Task directions
Give back the whole listing verbatim, printing none of its pictures.

Exercise materials
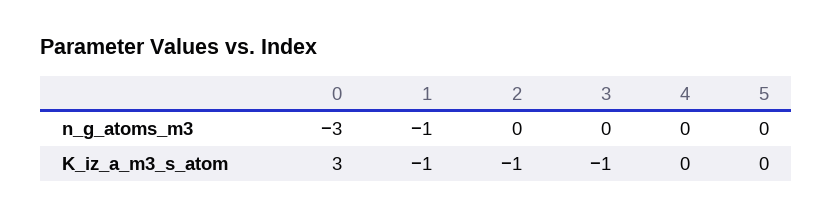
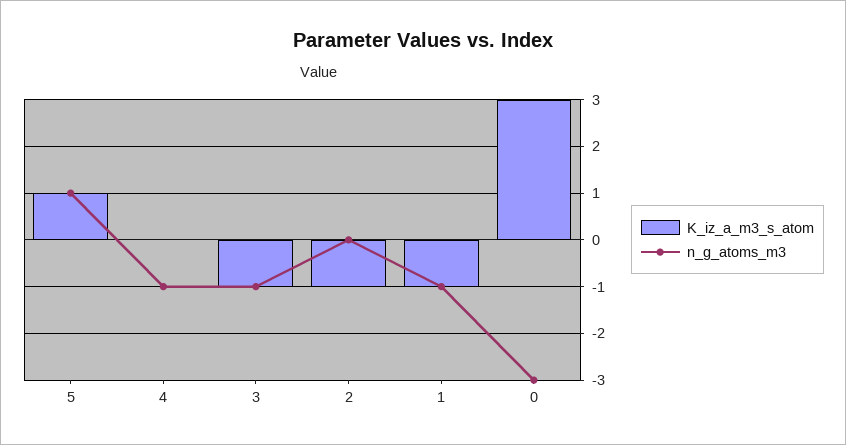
n_g_atoms_m3, 3: 0 -> -1
n_g_atoms_m3, 4: 0 -> -1
n_g_atoms_m3, 5: 0 -> 1
K_iz_a_m3_s_atom, 5: 0 -> 1

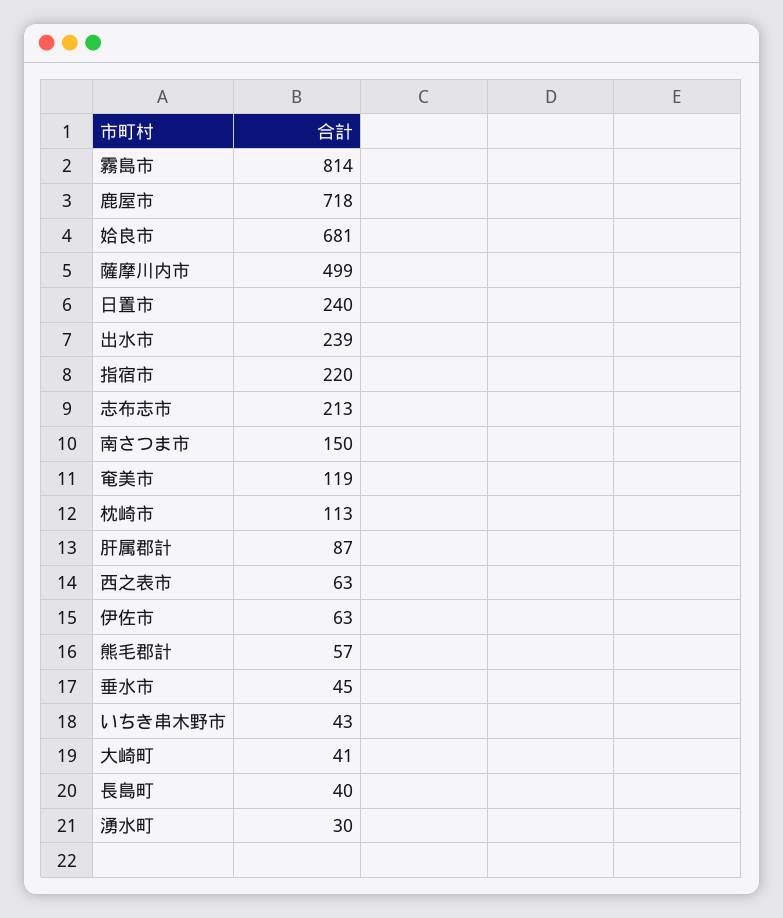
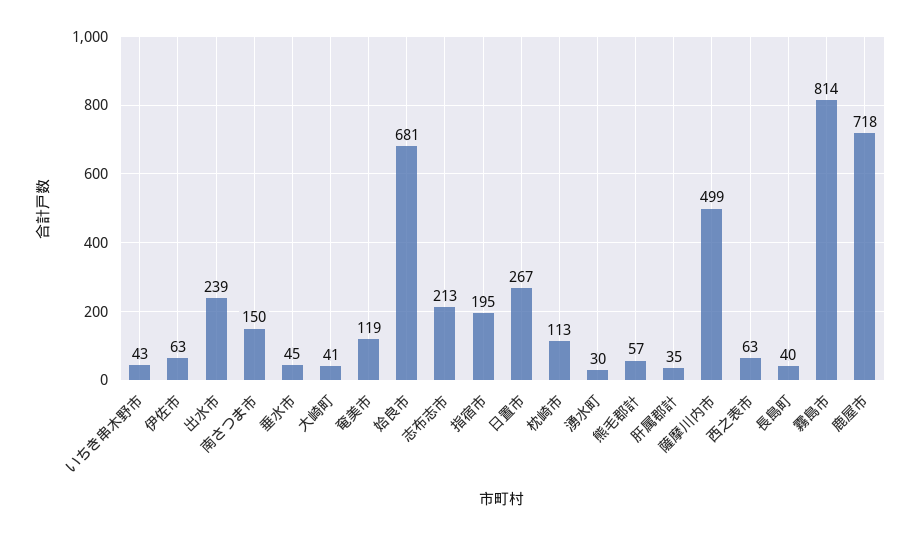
日置市: 240 -> 267
指宿市: 220 -> 195
肝属郡計: 87 -> 35

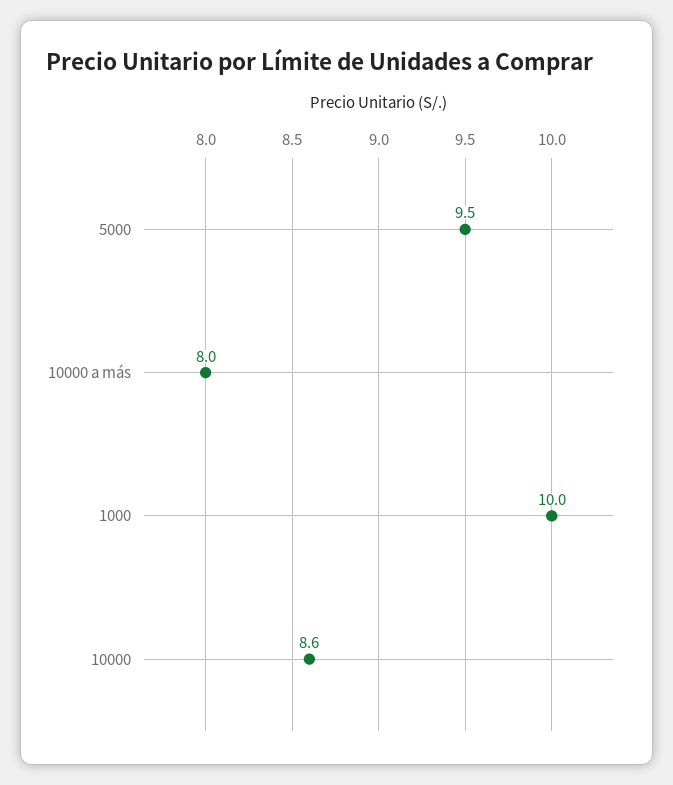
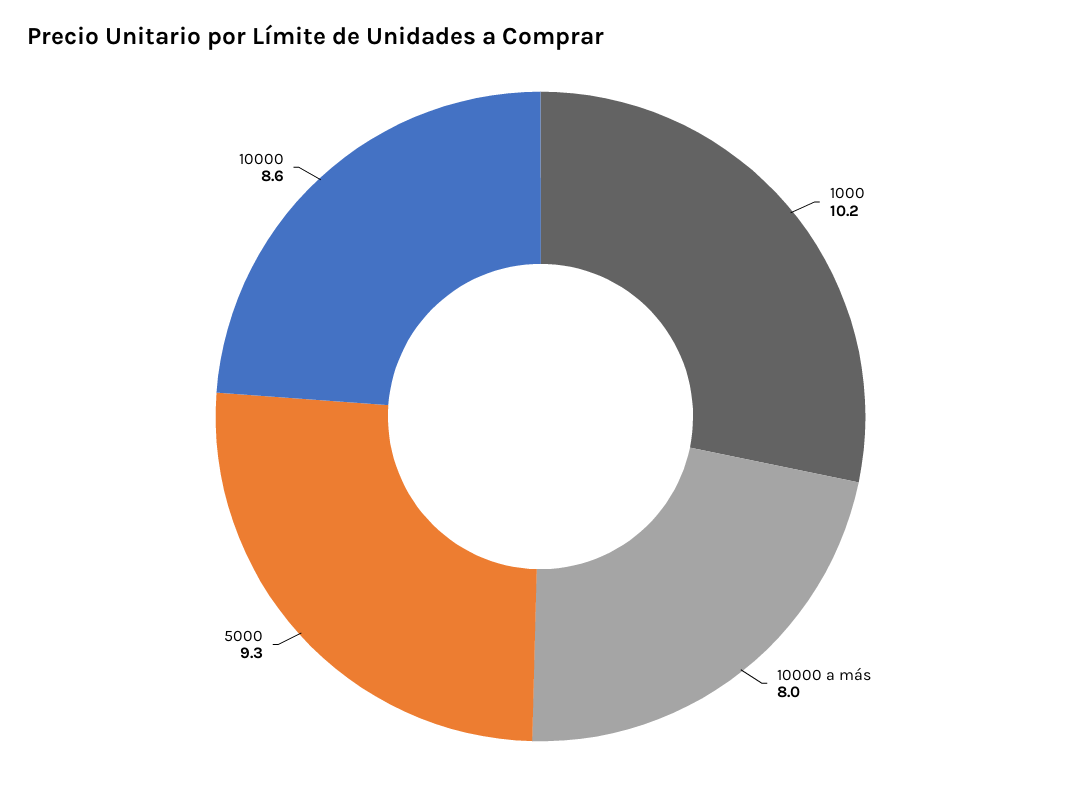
5000: 9.5 -> 9.3
1000: 10 -> 10.2

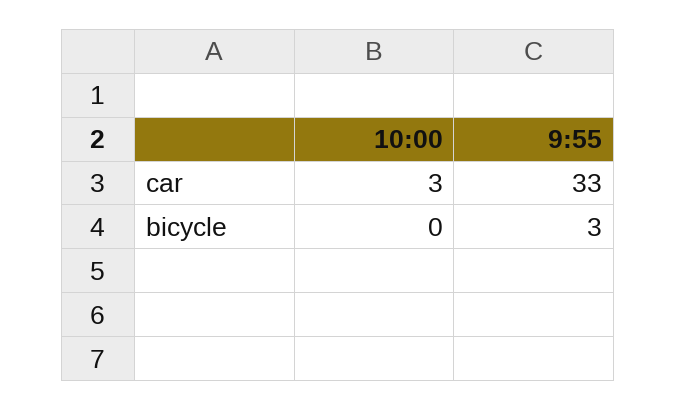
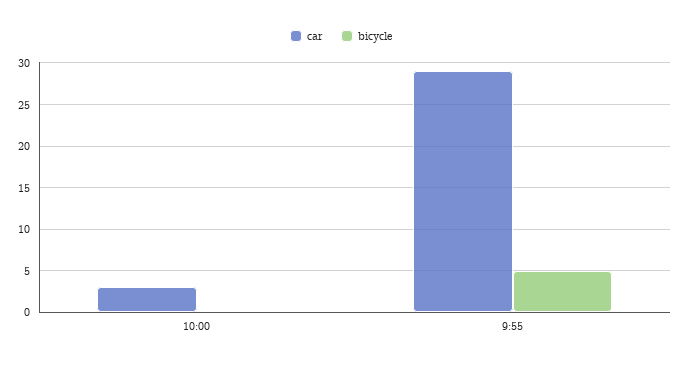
car, 9:55: 33 -> 29
bicycle, 9:55: 3 -> 5

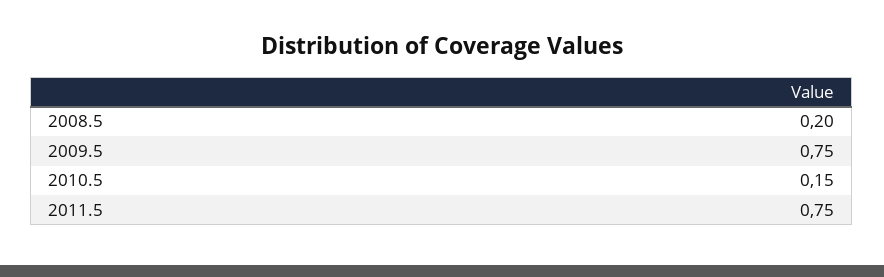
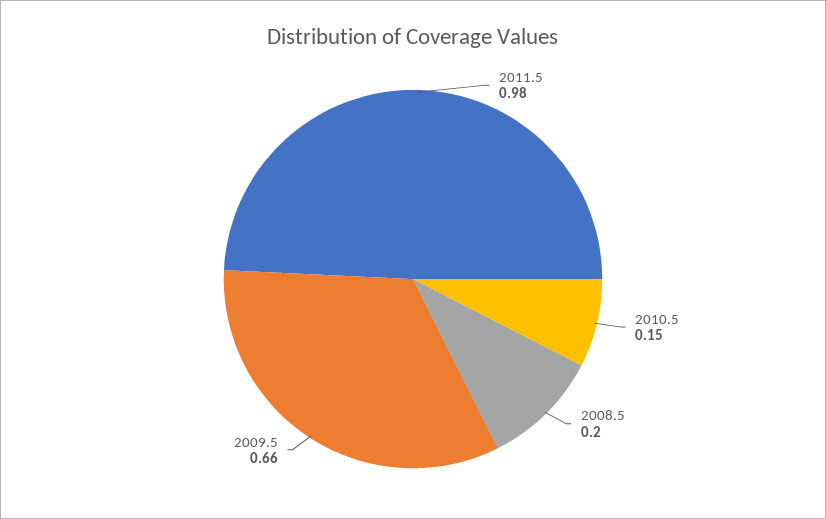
2009.5: 0.75 -> 0.66
2011.5: 0.75 -> 0.98

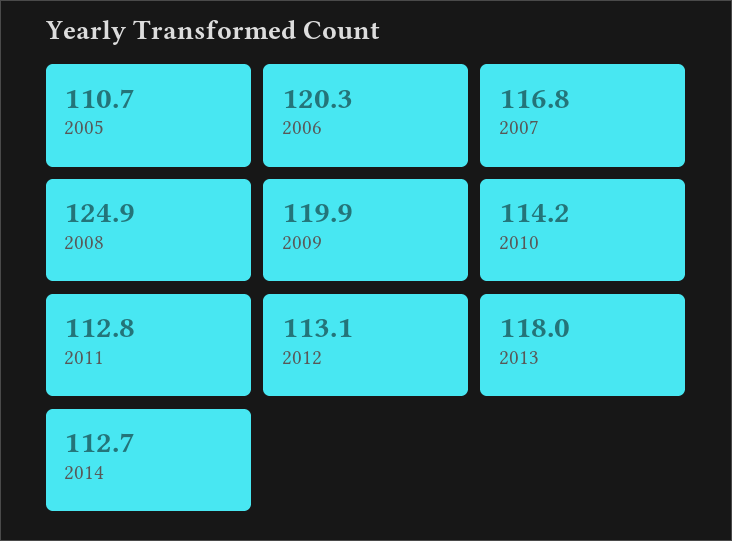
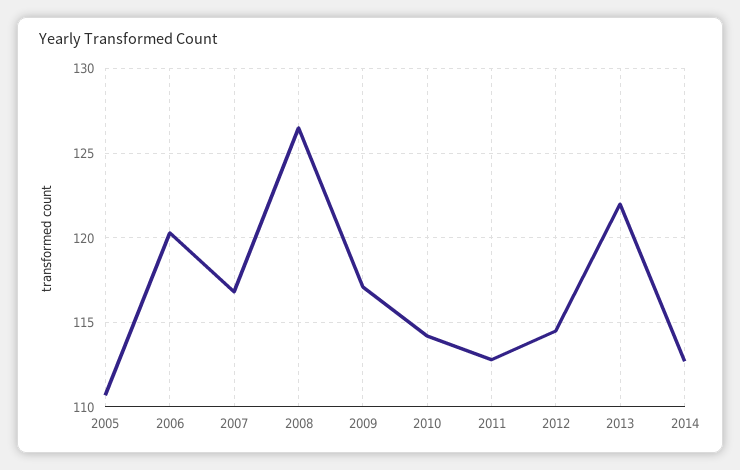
2008: 124.9 -> 126.5
2009: 119.9 -> 117
2012: 113.1 -> 114.5
2013: 118 -> 122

Answer box
n_g_atoms_m3, 3: 0 -> -1
n_g_atoms_m3, 4: 0 -> -1
n_g_atoms_m3, 5: 0 -> 1
K_iz_a_m3_s_atom, 5: 0 -> 1

日置市: 240 -> 267
指宿市: 220 -> 195
肝属郡計: 87 -> 35

5000: 9.5 -> 9.3
1000: 10 -> 10.2

car, 9:55: 33 -> 29
bicycle, 9:55: 3 -> 5

2009.5: 0.75 -> 0.66
2011.5: 0.75 -> 0.98

2008: 124.9 -> 126.5
2009: 119.9 -> 117
2012: 113.1 -> 114.5
2013: 118 -> 122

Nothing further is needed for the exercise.